He began by paying tribute to his “excellent women clergy colleagues who give of themselves with extraordinary dedication to the people of Coventry and Warwickshire.”

He continued: “The common life of Coventry and Warwickshire depends on the leadership of women in every other sphere—in political and civic life, in business activity and public institutions, in the arts and sport, and in the myriad of charities and agencies that care for those in need and raise the quality of our life together.

“It was notable that at our recent Coventry and Warwickshire Community Awards six of the seven prizes were awarded to women, all of them remarkable people.”

Bishop Christopher also spoke about the great relevance of Coventry’s history to the world today. He called for the centenary anniversary of the First World War to remember that the tears of German widows and mothers flowed with the same agony as those of British and Commonwealth women.

The bishop continued: “My Lords will know that although International Women’s Day had its origins in the movement for women’s suffrage, during the First World War its focus shifted to the struggle against war—war waged through so much of history by men, but suffered by women and their children.

“My own grandmother was one of them. She died as a result of running down the steps of a London underground station fleeing a Zeppelin raid in 1917. She was pregnant with my father’s brother. My father was left motherless, the only child of a father who was overwhelmed and who turned to his own mother to care for his son.

“And she did a great job. He died just before I became a bishop, so he had no idea I would be standing here today, but he would have been 100 years old on this coming Sunday.”

Bishop Christopher has been asked to preach at the Kaiser Wilhelm Memorial Church, in Berlin, in Novem-ber when it marks the 70th anniversary of its destruction in an Allied air raid.
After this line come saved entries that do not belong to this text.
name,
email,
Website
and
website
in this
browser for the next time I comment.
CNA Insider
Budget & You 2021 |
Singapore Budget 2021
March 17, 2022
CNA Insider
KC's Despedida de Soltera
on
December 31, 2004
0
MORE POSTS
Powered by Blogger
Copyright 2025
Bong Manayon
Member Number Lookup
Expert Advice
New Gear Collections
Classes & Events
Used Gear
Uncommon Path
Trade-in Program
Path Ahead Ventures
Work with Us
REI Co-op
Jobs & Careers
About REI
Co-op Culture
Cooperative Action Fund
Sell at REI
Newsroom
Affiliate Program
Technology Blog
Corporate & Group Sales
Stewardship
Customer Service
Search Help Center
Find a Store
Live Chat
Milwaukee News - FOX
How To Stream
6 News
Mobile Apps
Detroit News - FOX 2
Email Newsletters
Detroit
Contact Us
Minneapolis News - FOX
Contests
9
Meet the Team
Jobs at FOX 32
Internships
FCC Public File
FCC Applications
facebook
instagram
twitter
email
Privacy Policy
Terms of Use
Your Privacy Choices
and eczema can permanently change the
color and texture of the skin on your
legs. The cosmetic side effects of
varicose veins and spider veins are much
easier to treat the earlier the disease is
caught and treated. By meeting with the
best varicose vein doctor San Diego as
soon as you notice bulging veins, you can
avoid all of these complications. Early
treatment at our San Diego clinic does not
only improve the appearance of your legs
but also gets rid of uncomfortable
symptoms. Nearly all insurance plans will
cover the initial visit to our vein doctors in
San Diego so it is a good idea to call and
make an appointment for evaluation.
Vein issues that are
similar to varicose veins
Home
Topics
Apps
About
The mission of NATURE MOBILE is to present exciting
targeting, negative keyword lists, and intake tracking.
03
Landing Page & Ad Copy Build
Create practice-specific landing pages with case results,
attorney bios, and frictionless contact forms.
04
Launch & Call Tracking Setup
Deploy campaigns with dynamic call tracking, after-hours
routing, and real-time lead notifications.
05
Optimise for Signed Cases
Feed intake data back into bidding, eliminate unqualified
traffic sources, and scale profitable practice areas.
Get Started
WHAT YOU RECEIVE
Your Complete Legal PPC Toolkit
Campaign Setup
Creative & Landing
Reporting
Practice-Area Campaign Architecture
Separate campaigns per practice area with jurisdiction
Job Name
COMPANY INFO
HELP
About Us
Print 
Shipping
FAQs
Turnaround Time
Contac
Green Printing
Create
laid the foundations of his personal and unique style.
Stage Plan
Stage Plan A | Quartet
While in the city he will pay his respects at Germany’s national memorial for victims of war and violence—Käthe Kollwitz’s statue of a weeping mother holding her dead son.

He concluded his speech: “It is alongside and with our former enemy who is now our friend that we reflect with Germany and our European partners on the impact of war on our continent and share a commitment to work for a reconciled and peaceful future for the world.”